* _Work order A_
In the piece on preventing truck accidents in El Paso, what safety advocacy organization did the parents of the two sisters form?
* _Work order B_
Carry on the piece about preventing truck accidents in El Paso, picking up after its final sentence.

* _Document text_
Preventing Truck Accidents in El Paso With Tougher Regulations
When two sisters died in an accident with a tractor trailer, the parents of the girls formed a safety advocacy organization called AnnaLeaha and Mary for Truck Safety. The organization was founded because the deadly truck accident with the girls could have been prevented. The parents believe the truck driver had been on the road for too long, and that underride guards could have saved the lives of their kids. Underride guards stop vehicles from sliding underneath trucks when an accident happens. The car the girls were in went under the truck when the tractor-trailer hit their vehicle.
Underride accidents are disproportionately deadly. Rules to impose stricter standards for underride guards could make a big impact in reducing fatal truck accidents. Insurance Institute for Highway Safety has been urging stricter rules on underride protection equipment for more than a decade. However, it was not until December of 2015- well after the death of the two sisters- that action was taken. Finally, in December of 2015, the National Highway Traffic Safety Administration put forth a Notice of Proposed Rule Making. There is still a long process until the new rule becomes law, if it ever does.

* _Dataset_
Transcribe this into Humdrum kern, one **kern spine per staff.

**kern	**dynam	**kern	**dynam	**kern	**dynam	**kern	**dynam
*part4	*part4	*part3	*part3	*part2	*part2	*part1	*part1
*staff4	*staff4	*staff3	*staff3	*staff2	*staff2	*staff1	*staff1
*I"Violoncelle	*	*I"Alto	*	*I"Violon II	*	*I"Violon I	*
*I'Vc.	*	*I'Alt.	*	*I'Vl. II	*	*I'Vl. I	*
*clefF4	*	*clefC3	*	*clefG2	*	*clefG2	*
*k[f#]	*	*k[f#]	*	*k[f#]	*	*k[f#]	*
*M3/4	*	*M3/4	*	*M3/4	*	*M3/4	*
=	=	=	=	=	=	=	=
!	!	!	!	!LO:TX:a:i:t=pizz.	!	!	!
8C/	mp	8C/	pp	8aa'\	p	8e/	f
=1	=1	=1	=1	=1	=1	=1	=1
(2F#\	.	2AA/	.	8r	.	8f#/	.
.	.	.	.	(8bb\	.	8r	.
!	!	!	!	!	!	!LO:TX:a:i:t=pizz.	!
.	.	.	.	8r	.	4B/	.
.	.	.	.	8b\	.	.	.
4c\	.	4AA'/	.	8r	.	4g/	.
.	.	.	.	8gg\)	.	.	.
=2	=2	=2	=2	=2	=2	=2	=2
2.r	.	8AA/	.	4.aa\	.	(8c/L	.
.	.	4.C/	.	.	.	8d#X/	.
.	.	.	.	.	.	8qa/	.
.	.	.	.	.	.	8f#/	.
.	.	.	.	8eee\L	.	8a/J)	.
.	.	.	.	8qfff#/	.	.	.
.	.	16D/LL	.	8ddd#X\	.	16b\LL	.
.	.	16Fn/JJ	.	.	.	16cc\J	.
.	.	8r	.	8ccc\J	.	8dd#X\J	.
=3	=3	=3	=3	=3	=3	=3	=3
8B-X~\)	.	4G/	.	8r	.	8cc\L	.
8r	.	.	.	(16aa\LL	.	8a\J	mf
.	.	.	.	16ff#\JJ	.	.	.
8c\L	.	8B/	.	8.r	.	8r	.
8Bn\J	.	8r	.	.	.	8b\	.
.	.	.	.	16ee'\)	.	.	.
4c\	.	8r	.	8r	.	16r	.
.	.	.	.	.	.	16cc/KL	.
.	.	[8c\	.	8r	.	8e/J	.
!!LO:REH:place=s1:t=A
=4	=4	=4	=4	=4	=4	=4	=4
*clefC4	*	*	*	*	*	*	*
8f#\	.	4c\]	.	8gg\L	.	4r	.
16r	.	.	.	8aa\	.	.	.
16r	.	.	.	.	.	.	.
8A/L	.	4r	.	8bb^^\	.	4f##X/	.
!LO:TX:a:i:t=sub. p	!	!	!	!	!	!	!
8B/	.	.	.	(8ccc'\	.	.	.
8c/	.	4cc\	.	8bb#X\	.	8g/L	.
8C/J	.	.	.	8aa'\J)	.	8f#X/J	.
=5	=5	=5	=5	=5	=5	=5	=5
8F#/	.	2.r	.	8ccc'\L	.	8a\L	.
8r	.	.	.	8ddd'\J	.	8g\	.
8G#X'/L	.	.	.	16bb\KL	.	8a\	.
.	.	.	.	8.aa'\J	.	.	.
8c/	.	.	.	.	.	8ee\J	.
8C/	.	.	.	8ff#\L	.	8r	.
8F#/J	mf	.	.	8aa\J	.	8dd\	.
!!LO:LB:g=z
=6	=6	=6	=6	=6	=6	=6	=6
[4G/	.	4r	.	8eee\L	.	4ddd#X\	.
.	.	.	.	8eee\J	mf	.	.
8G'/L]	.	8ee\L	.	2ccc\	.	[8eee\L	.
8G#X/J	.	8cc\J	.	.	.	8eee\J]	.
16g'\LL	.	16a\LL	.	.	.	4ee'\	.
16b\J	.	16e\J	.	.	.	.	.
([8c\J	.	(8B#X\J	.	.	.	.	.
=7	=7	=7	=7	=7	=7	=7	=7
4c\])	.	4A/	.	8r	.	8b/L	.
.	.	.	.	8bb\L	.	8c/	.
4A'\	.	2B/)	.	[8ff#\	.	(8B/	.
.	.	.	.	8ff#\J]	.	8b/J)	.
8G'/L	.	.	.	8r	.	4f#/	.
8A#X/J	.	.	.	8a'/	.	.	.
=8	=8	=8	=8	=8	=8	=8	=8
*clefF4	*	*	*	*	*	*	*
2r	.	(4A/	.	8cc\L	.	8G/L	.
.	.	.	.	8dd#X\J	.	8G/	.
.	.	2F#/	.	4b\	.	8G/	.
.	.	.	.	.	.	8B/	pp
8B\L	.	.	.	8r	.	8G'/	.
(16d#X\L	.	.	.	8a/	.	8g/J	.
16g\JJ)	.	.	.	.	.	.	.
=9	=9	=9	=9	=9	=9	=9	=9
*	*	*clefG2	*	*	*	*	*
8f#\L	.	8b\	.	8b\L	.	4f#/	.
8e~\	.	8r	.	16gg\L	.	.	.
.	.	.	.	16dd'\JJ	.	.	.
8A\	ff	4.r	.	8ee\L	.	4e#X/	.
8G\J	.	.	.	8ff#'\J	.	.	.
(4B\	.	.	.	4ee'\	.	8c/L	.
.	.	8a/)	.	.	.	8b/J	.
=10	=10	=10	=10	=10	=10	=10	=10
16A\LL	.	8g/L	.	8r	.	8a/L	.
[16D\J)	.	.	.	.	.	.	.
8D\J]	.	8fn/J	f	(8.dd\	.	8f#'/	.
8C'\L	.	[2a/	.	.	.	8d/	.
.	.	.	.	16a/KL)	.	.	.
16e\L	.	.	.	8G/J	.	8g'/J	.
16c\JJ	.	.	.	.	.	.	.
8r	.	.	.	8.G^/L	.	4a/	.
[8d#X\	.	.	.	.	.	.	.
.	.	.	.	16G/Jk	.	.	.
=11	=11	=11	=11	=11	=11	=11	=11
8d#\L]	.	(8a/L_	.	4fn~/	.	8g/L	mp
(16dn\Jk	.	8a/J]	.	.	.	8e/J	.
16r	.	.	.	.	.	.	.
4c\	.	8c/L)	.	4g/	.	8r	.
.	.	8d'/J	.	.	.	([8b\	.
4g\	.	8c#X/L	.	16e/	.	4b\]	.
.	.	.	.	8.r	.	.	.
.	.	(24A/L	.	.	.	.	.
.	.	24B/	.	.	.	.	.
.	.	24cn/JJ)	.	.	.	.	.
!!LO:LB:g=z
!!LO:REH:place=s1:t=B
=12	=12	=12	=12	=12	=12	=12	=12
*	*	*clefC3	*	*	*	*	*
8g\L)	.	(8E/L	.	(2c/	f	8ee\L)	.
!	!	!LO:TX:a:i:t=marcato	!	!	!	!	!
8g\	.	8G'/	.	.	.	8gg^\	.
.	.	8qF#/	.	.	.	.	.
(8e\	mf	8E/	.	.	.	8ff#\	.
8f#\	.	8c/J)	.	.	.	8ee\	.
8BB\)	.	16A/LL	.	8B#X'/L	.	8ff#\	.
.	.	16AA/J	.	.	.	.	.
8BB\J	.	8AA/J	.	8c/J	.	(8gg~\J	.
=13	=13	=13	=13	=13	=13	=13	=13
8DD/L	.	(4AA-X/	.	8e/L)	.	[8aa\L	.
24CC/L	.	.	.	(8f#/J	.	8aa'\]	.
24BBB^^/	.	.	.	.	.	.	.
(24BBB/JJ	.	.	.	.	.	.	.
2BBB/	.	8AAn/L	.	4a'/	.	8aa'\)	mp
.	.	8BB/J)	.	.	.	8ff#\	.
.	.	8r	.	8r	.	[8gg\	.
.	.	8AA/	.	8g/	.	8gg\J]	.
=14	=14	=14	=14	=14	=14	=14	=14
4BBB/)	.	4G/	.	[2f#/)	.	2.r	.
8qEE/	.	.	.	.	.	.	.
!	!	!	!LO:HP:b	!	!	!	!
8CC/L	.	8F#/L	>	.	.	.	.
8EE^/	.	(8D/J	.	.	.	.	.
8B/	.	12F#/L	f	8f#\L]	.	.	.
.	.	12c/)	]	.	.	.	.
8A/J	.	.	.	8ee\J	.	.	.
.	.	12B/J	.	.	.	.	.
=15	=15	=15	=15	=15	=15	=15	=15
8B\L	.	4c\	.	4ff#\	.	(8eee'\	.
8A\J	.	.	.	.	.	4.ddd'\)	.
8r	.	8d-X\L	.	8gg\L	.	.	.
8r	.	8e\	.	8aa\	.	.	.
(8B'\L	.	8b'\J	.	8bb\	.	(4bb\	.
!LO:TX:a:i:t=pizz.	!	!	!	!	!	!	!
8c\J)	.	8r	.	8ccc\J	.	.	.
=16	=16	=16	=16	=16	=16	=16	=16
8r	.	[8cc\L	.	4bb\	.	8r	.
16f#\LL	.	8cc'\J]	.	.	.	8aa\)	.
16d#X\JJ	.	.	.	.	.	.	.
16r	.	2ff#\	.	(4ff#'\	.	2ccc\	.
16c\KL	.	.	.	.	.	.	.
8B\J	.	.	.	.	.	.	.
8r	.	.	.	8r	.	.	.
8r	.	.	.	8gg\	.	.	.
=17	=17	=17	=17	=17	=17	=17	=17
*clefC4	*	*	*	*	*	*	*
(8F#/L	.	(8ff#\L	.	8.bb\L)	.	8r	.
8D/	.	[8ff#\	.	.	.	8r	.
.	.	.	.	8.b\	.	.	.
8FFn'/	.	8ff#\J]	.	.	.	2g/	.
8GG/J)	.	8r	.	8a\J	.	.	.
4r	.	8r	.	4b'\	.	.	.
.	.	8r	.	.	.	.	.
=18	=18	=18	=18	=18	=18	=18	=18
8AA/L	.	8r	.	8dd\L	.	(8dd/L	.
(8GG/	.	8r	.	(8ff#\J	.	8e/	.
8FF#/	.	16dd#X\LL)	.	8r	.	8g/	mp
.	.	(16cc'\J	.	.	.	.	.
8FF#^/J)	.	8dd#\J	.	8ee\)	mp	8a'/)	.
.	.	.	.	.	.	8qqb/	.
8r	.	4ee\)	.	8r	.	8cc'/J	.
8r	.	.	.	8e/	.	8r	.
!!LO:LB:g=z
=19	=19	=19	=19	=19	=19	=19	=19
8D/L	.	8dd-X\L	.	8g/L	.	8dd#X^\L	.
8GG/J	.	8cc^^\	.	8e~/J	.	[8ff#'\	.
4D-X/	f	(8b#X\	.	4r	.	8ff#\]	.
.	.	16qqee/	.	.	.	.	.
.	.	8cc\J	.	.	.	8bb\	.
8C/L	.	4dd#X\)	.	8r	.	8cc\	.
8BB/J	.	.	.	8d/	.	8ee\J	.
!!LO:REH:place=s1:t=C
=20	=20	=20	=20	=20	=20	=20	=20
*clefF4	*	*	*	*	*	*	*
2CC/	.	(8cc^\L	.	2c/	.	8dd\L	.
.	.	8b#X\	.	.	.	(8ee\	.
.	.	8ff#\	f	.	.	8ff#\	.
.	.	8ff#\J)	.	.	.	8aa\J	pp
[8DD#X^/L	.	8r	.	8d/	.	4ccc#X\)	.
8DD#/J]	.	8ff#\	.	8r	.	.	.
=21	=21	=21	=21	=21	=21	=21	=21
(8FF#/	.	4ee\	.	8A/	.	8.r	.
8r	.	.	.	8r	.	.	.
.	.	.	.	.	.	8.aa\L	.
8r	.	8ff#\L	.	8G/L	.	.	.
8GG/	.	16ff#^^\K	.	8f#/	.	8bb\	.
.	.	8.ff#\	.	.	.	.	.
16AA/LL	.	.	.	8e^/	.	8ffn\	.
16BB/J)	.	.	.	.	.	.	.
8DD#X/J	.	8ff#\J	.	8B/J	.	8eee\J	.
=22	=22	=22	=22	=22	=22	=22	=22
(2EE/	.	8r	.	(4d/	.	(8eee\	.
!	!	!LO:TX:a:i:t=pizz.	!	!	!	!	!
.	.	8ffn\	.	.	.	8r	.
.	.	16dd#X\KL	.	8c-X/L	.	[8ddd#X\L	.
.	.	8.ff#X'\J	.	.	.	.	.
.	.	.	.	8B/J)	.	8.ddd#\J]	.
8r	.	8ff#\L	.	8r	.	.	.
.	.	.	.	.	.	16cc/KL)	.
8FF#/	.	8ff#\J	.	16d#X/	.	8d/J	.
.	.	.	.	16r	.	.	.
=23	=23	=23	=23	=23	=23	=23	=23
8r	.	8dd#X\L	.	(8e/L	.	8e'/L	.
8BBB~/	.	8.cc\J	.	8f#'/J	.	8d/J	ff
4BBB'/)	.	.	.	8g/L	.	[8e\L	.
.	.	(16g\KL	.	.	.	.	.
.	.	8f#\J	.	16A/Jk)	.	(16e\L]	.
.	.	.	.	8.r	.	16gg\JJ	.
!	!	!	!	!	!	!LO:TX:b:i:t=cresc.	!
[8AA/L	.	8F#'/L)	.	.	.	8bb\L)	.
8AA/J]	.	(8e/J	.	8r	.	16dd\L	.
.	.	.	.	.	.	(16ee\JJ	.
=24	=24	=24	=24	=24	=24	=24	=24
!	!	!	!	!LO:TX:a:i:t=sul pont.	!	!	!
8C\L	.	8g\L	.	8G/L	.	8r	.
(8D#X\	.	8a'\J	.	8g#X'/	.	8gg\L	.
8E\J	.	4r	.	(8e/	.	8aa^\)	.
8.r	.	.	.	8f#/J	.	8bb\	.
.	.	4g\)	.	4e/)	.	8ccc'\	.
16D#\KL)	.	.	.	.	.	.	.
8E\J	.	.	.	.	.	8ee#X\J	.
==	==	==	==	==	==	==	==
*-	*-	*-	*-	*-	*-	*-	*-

* _Answer space A_
AnnaLeaha and Mary for Truck Safety

* _Answer space B_
Regulators are Not Doing Enough to Prevent Truck Accidents
AnnaLeaha and Mary for Truck Safety is one of many advocacy groups which believes federal regulators are not doing enough to prevent truck accidents or to prevent other types of collisions from occurring. Consumer Affairs indicated that safety advocates have long been lamenting the lack of progress by National Transportation Safety Administration and other federal regulators. Advocates complain that NHTSA has just two percent of the budget from the Department of Transportation. Further, while DOT has been "celebrating" and congratulating itself for its safety efforts, an estimated two million Americans have died in car accidents since DOT took over on overseeing federal highway safety efforts.
Safety advocate believe federal regulators should put forth a comprehensive Vision Zero plan with the goal of bringing down the death rate in motor vehicle accidents to zero. Individual cities have begun putting forth these Vision Zero plans, imposing stricter laws to change the behavior of drivers and to make vehicles safer. If a federal plan was put forth, this would require much more aggressive action on the part of regulators than what is being done now. Trucks and truck drivers are in a disproportionate number of deadly accidents, so many of the regulations would likely be focused on improving truck safety.
It has become more important than ever for steps to be taken to prevent truck accidents and other crashes, as there was nearly a 10 percent increase in overall traffic fatalities in the first nine months of 2015 compared with the first nine months of 2014. Stricter regulations could help to bring the death rate back down.